Mais pendant qu’elle apprend aux Etats-Unis, sa vie personnelle est marquée par plusieurs drames familiaux en Jamaïque. Elle perd trois de ses frères, tués par balle sur fond de règlements de compte entre gangs, et un quatrième dans un accident de voiture. Par la suite, deux de ces neveux meurent aussi, dont un électrocuté en allant chercher son ballon de football dans la rue.

« Je dirais que ça m’a rendu plus forte », déclarait-elle au Guardian en décembre 2018 quand elle a reçu le prix du journal britannique qui récompense chaque année un joueur ayant surmonté des épreuves dans sa carrière. Aujourd’hui, Shaw ne veut plus en parler. L’évocation de ses frères lui fait monter les larmes aux yeux. Elle préfère se concentrer sur la Coupe du monde.

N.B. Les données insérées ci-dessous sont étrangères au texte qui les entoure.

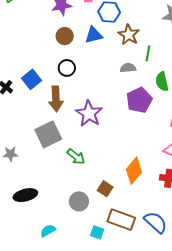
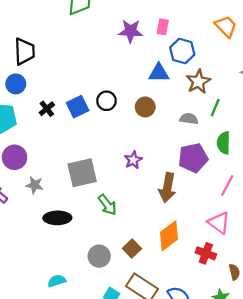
brown circle: (65, 36) -> (145, 107), moved
black circle: (67, 68) -> (106, 101), moved
brown arrow: (56, 99) -> (167, 188), moved
purple star: (89, 114) -> (133, 160), size x0.6
black ellipse: (25, 195) -> (57, 218), moved

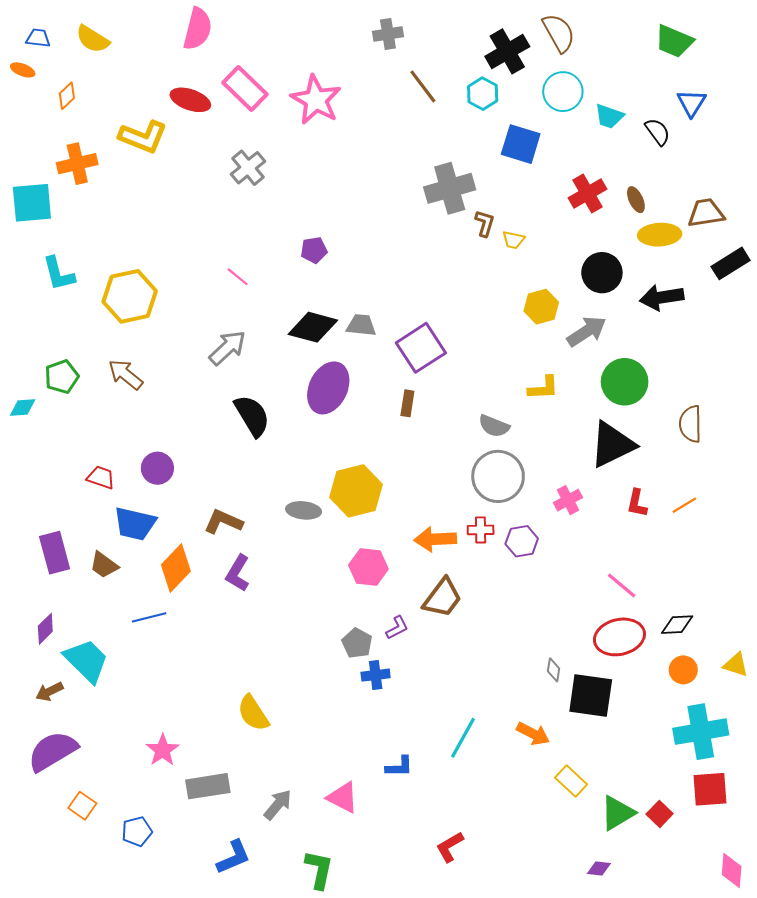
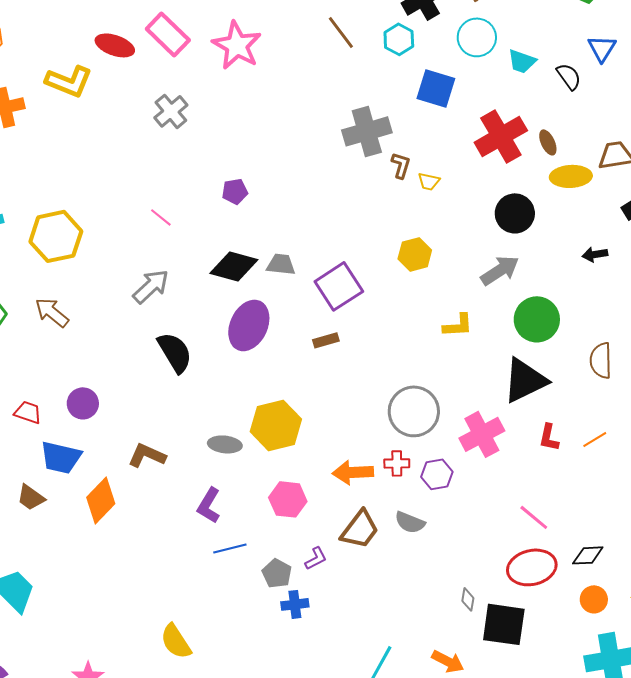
red cross: (588, 193) -> (501, 136), size x1.4
black arrow: (662, 297) -> (595, 254), moved, size x0.6
yellow hexagon: (541, 307) -> (415, 254), moved
brown rectangle: (407, 403) -> (326, 340), turned 65
gray semicircle: (494, 426) -> (410, 522), moved
pink cross: (568, 500) -> (482, 434), size x1.6
purple L-shape: (238, 573) -> (209, 505), moved
blue line: (149, 617) -> (230, 548), moved

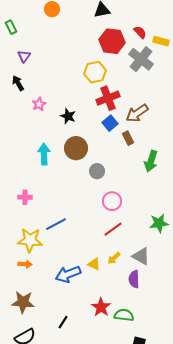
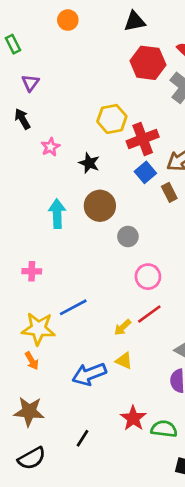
yellow hexagon: (95, 72) -> (112, 119), moved
yellow arrow: (114, 258) -> (123, 327), moved
orange arrow: (25, 264) -> (32, 361), turned 56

« Khadija est quelqu’un qui a fait face à l’adversité, qui est dévouée, et qui a fait des sacrifices pour accomplir beaucoup de choses, il faut la saluer pour tout ça », assure le sélectionneur de la Jamaïque, Hue Menzies. Fraîchement diplômée de l’université, elle fait partie des joueuses les plus expérimentées de son équipe. Son parcours lors des éliminatoires du Mondial lui a valu un nouveau surnom dans les médias de son pays : « la redoutable finisseuse ».

En marquant 19 buts en 11 matchs, elle a guidé les siennes vers une qualification historique en Coupe du monde. Une première pour le nation des Caraïbes dont l’équipe a été dissoute par sa fédération deux fois en dix ans, et qui s’est financée par des collectes de fonds, notamment aidée par la fille de Bob Marley, Cedella.

« Je n’ai que 22 ans, je peux encore m’améliorer », insiste l’attaquante dont le prochain objectif, au-delà du Mondial, sera de s’imposer dans le championnat français, qu’elle considère comme le plus compétitif au monde. La Jamaïcaine a signé deux ans à Bordeaux.

En attendant, « Bunny » se prépare à sauter un nouvel obstacle. La Jamaïque a hérité d’un groupe difficile avec l’Australie, 6e au classement FIFA, le Brésil, 10e, et l’Italie, en pleine progression. Une qualification en huitièmes de finale relèverait de l’exploit pour la 53e nation mondiale. Un défi de taille, à l’image de Shaw.